Virgílio da Silva Guterres, Provedor dos Direitos Humanos e Justiça (PDHJ) e ex-presidente do Conselho de Imprensa, afirma que esta posição no ranking mundial da RSF é um orgulho, mas também um desafio para continuar a lutar para manter este lugar ou se possível melhorar. “O foco da PDHJ relativamente à liberdade de imprensa é garantir o direito de acesso dos cidadãos às informações públicas com qualidade e não os discursos de ódio ou de discriminação nem informações falsas”.

O ranking anual de liberdade de imprensa divulgado pela RSF avalia as condições do jornalismo em 180 países e territórios. O levantamento deste ano indica que a situação é “muito grave” em 31 países, “difícil” em 42 e “problemática” em 55, sendo “boa” (como é o caso de Timor-Leste) ou “relativamente boa” em 52 países.

Também a contrastar com a posição de Timor-Leste, o país asiático mais bem classificado, estão os últimos três lugares do ranking, que são também ocupados por países asiáticos – o Vietname (178), a China (179) e a Coreia do Norte (180).
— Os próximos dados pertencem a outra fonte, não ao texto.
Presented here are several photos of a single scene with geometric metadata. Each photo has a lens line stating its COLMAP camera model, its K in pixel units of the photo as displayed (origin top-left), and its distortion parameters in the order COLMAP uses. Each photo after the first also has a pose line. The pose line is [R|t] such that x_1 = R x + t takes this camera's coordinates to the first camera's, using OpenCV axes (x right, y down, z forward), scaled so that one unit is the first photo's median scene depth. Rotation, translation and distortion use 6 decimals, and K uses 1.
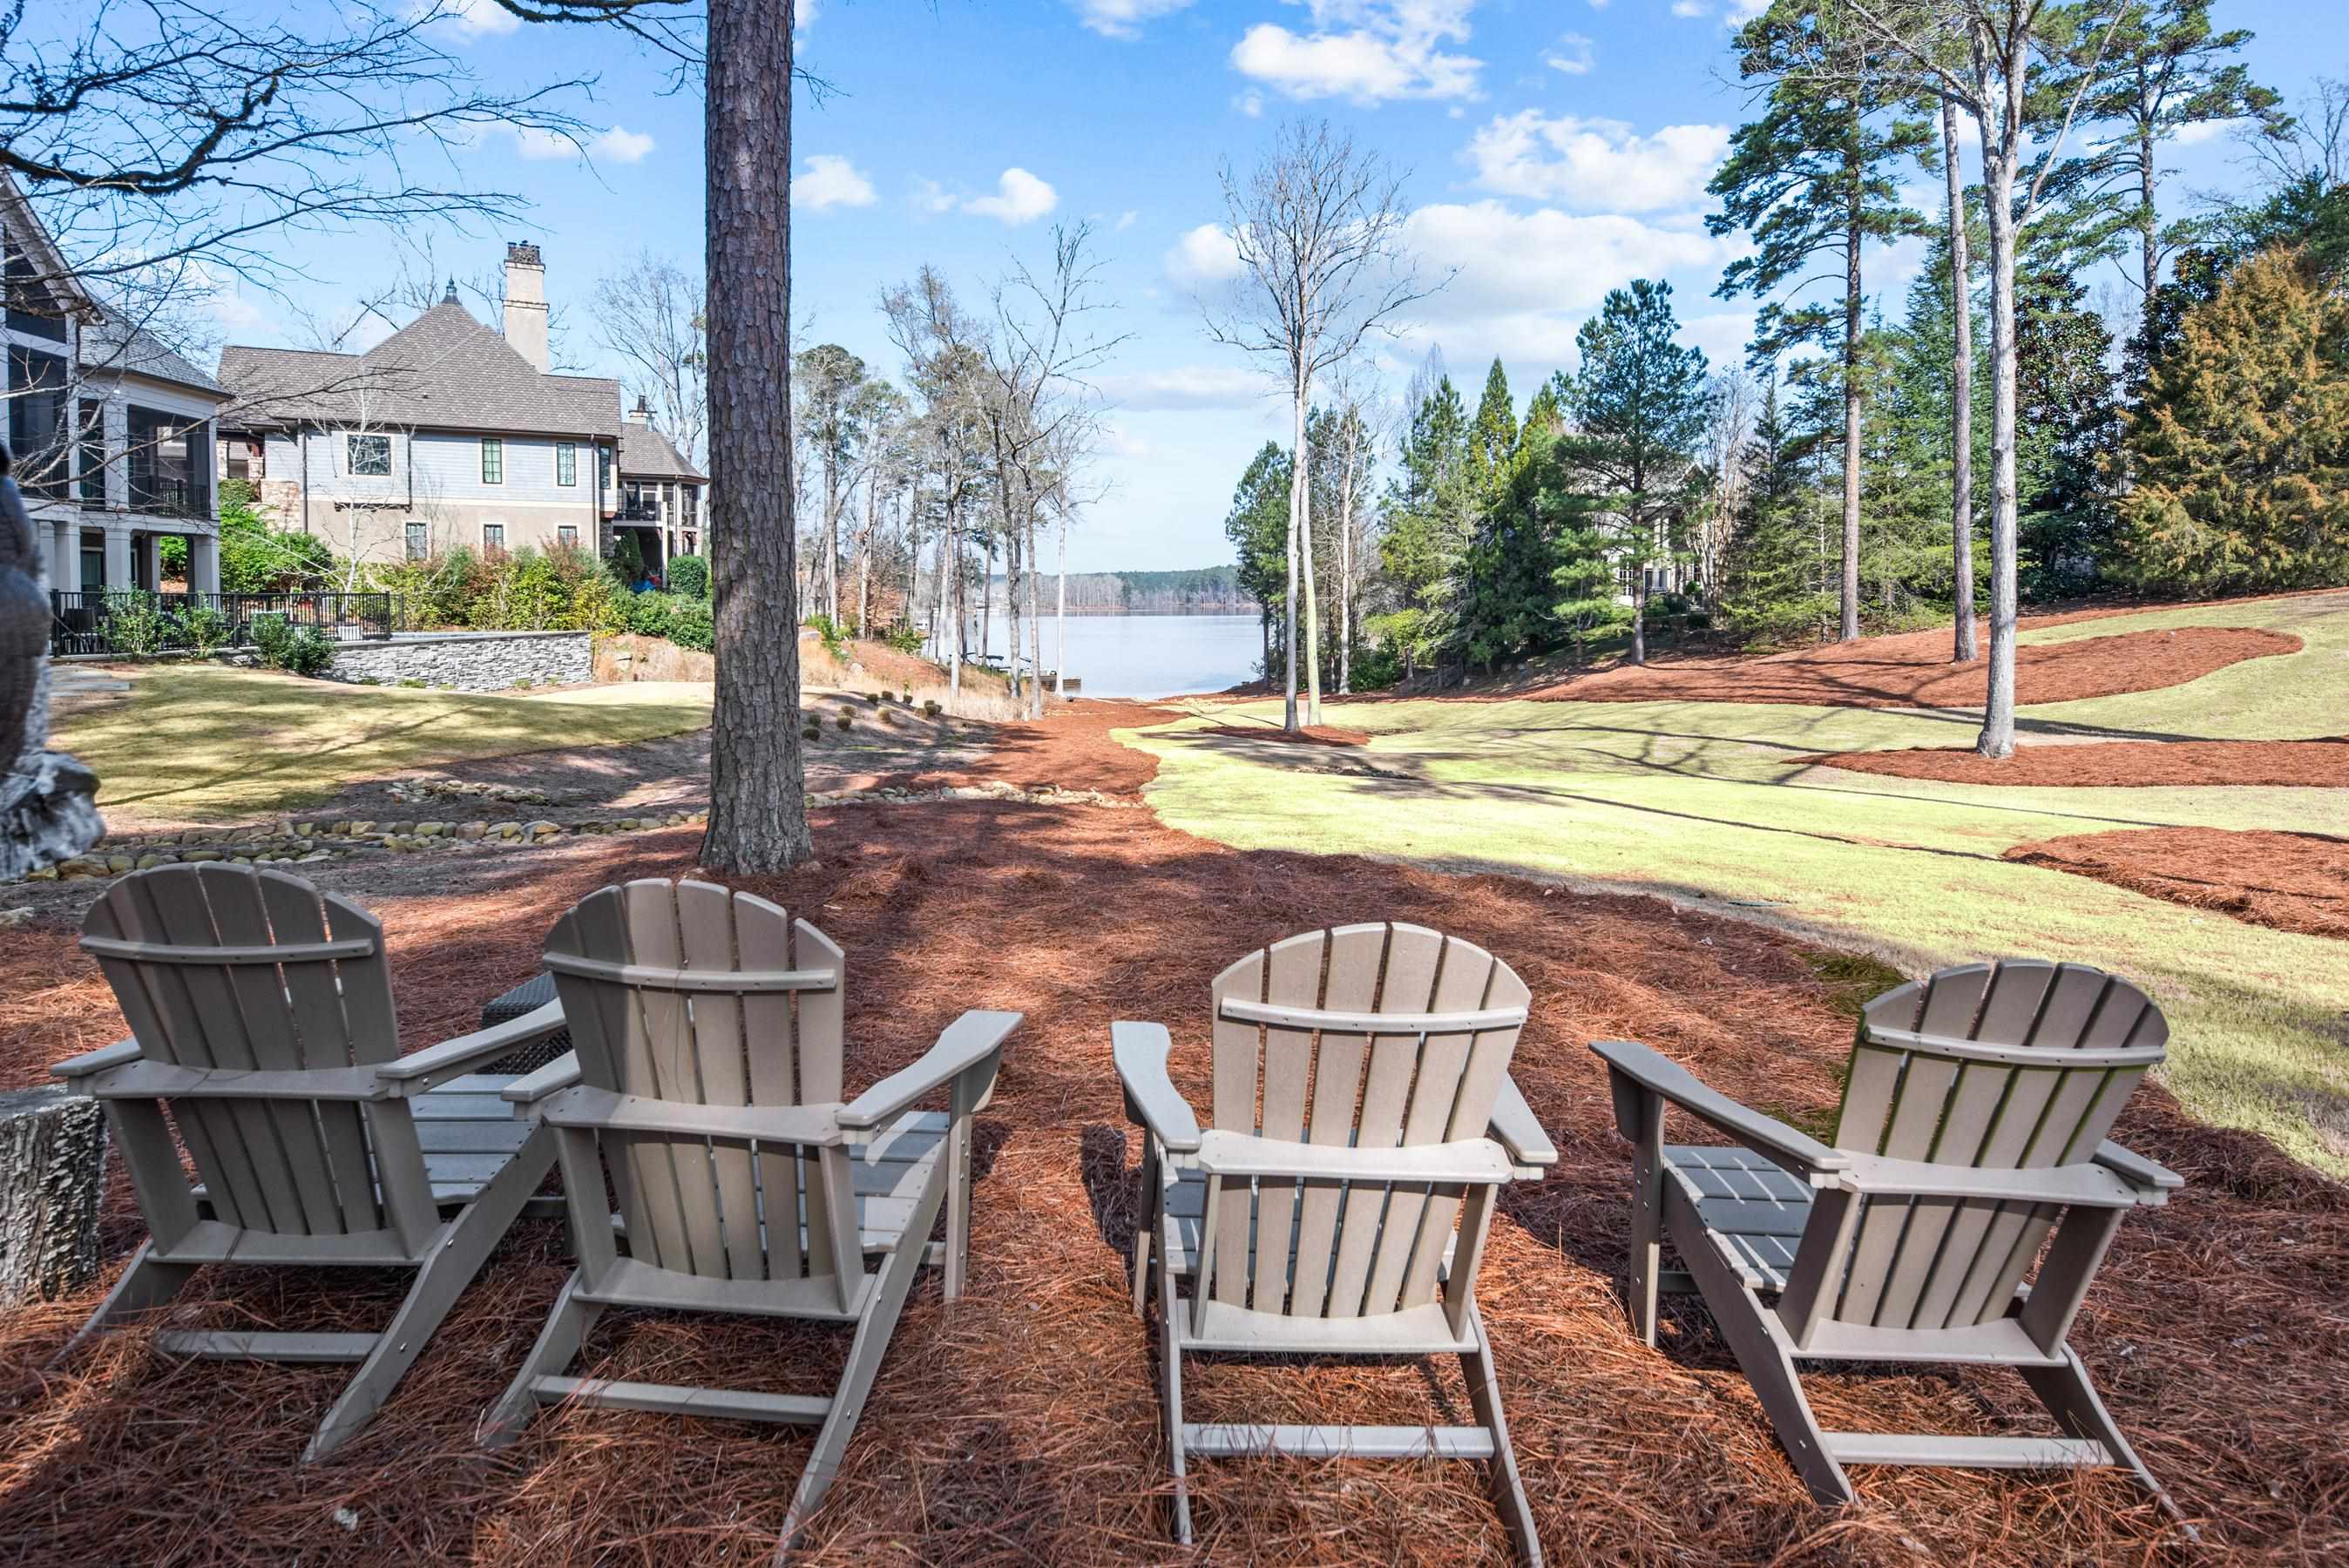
lens RADIAL K [[1156.4, 0, 1185.4], [0, 1156.4, 658.9], [0, 0, 1]] dist [-0.000448, -0.000642]
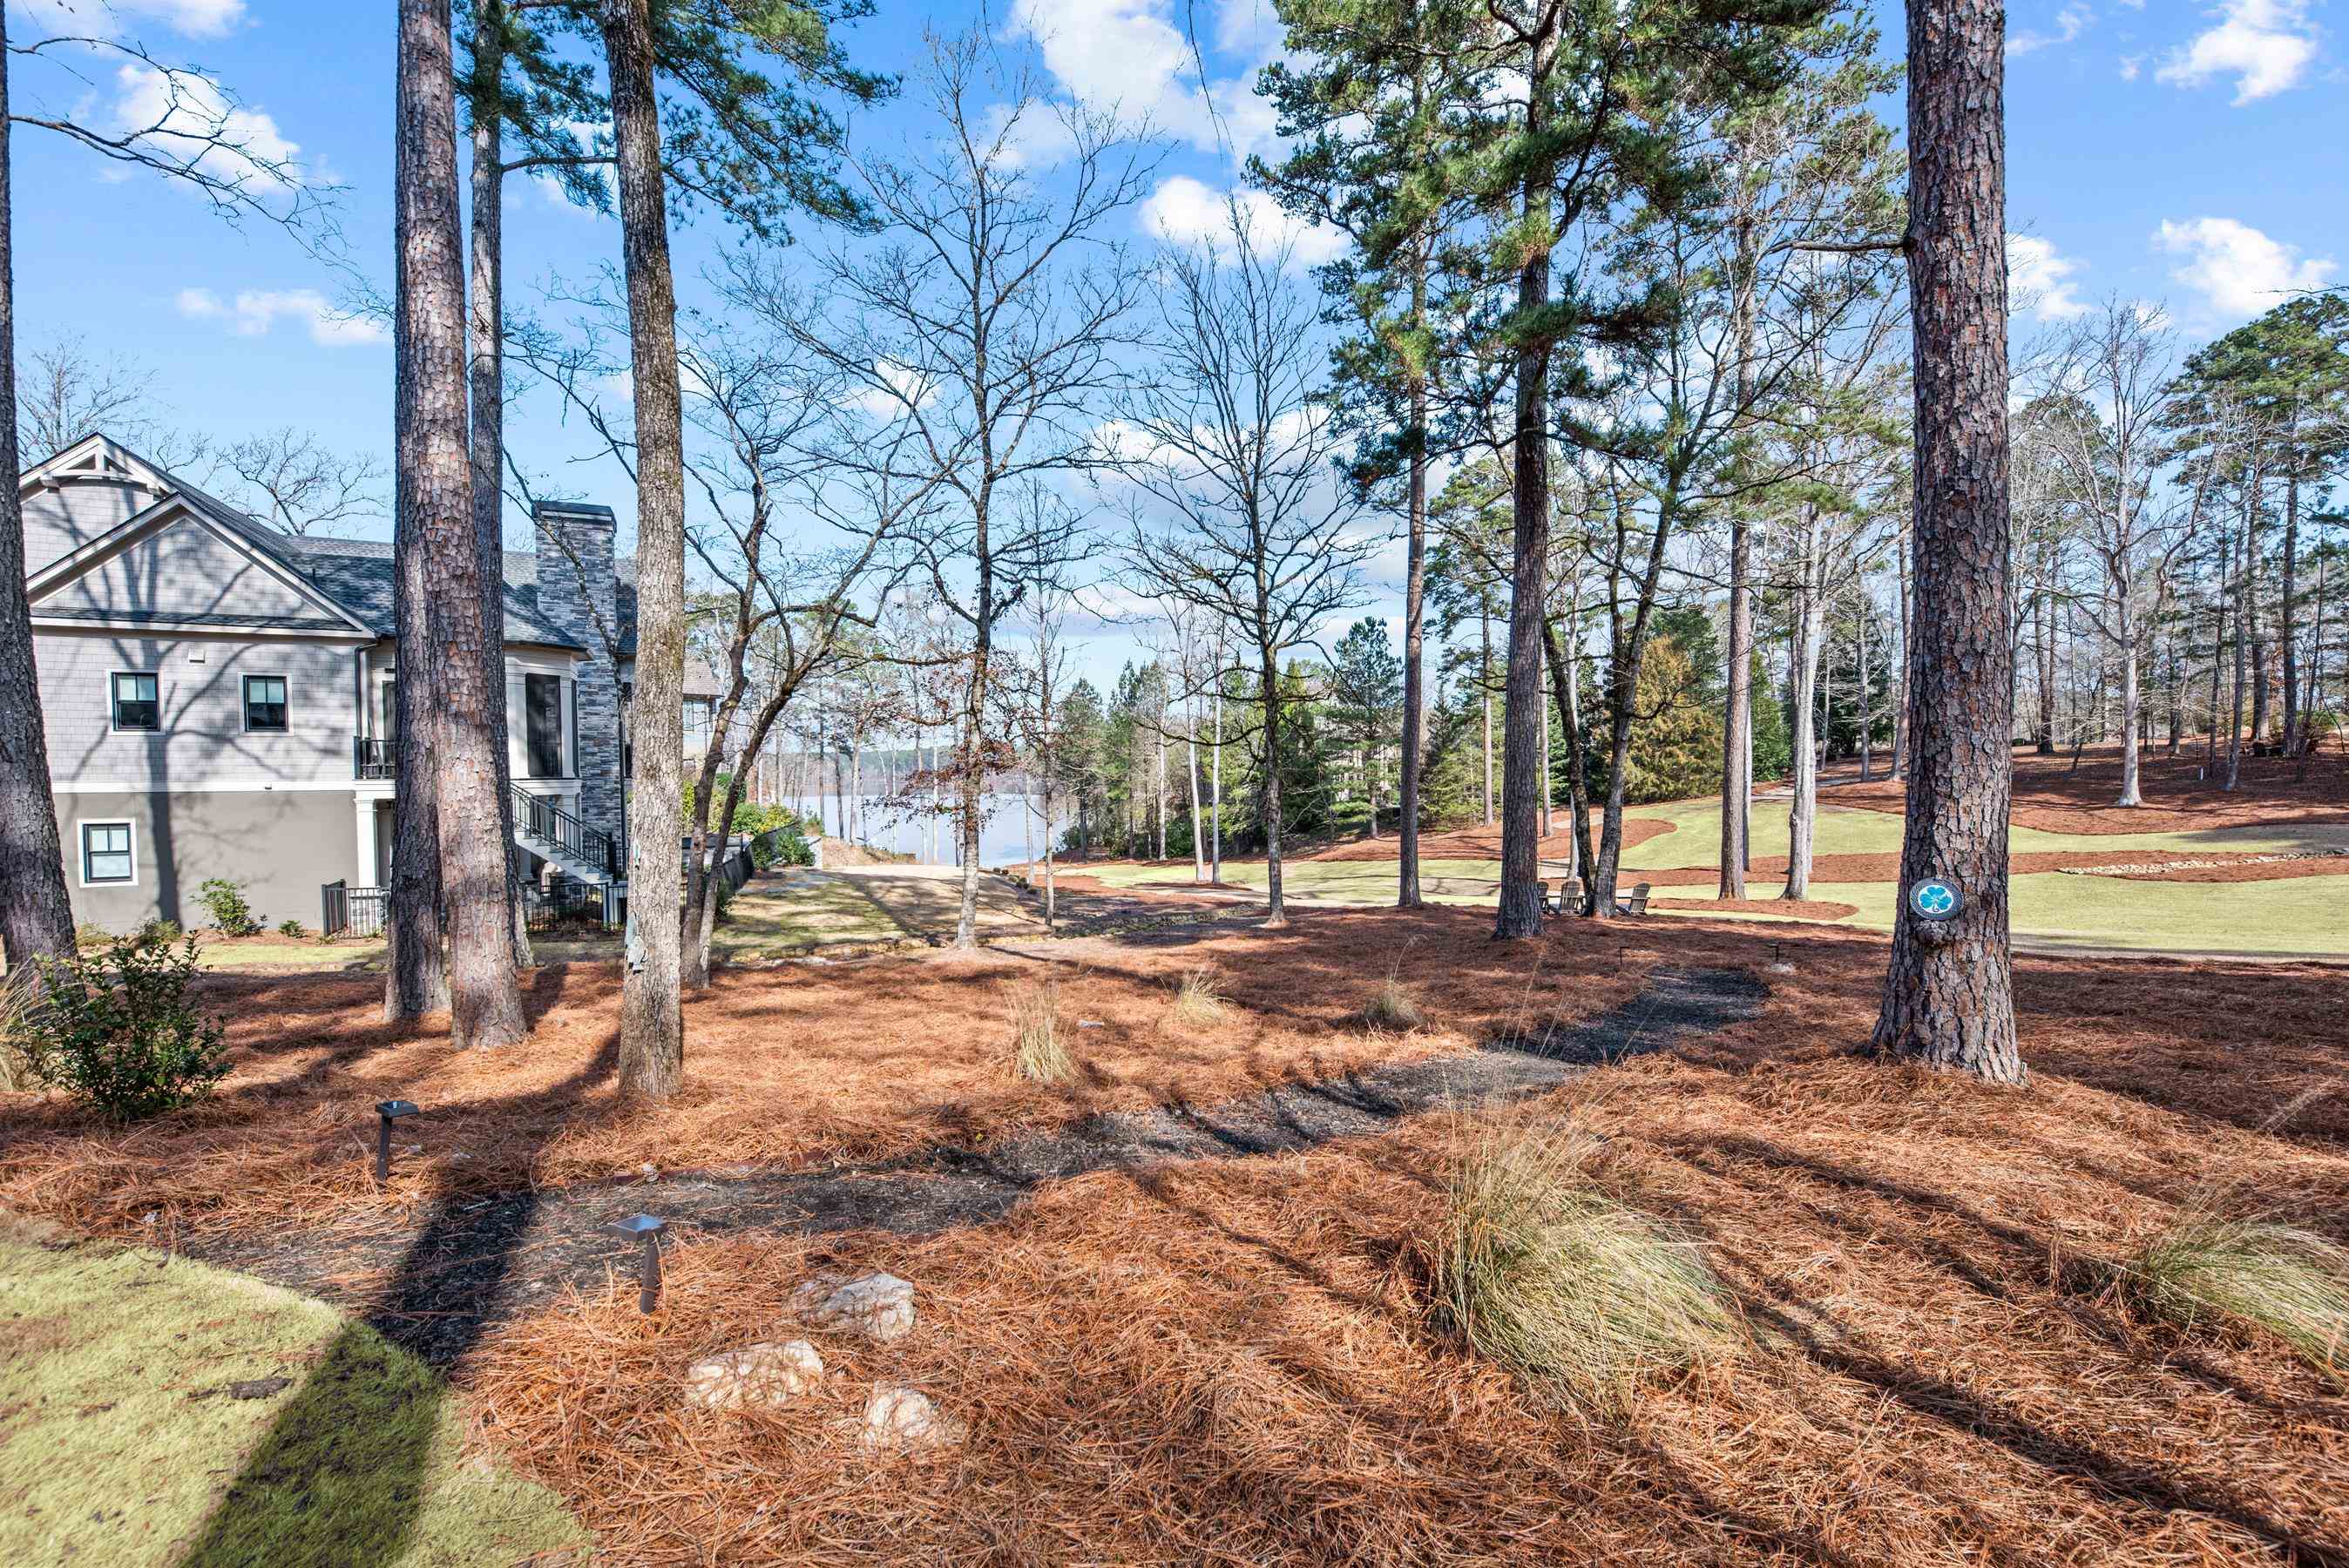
lens RADIAL K [[1083.1, 0, 1173.7], [0, 1083.1, 789.8], [0, 0, 1]] dist [-0.000040, 0.000017]
pose [[0.948638, -0.006684, 0.316294, -0.463641], [0.016692, 0.999442, -0.028944, -0.030212], [-0.315924, 0.032737, 0.948219, -0.508921]]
À semelhança da de 2022, também a edição de 2023 foi realizada de acordo com uma nova metodologia desenvolvida por um conjunto de especialistas que define a liberdade de imprensa como “a possibilidade efetiva de os jornalistas, indivíduos e coletivos, selecionarem, produzirem e divulgarem informações de interesse geral, independentemente de interferências políticas, económicas, jurídicas e sociais e sem ameaças à sua segurança física e mental”.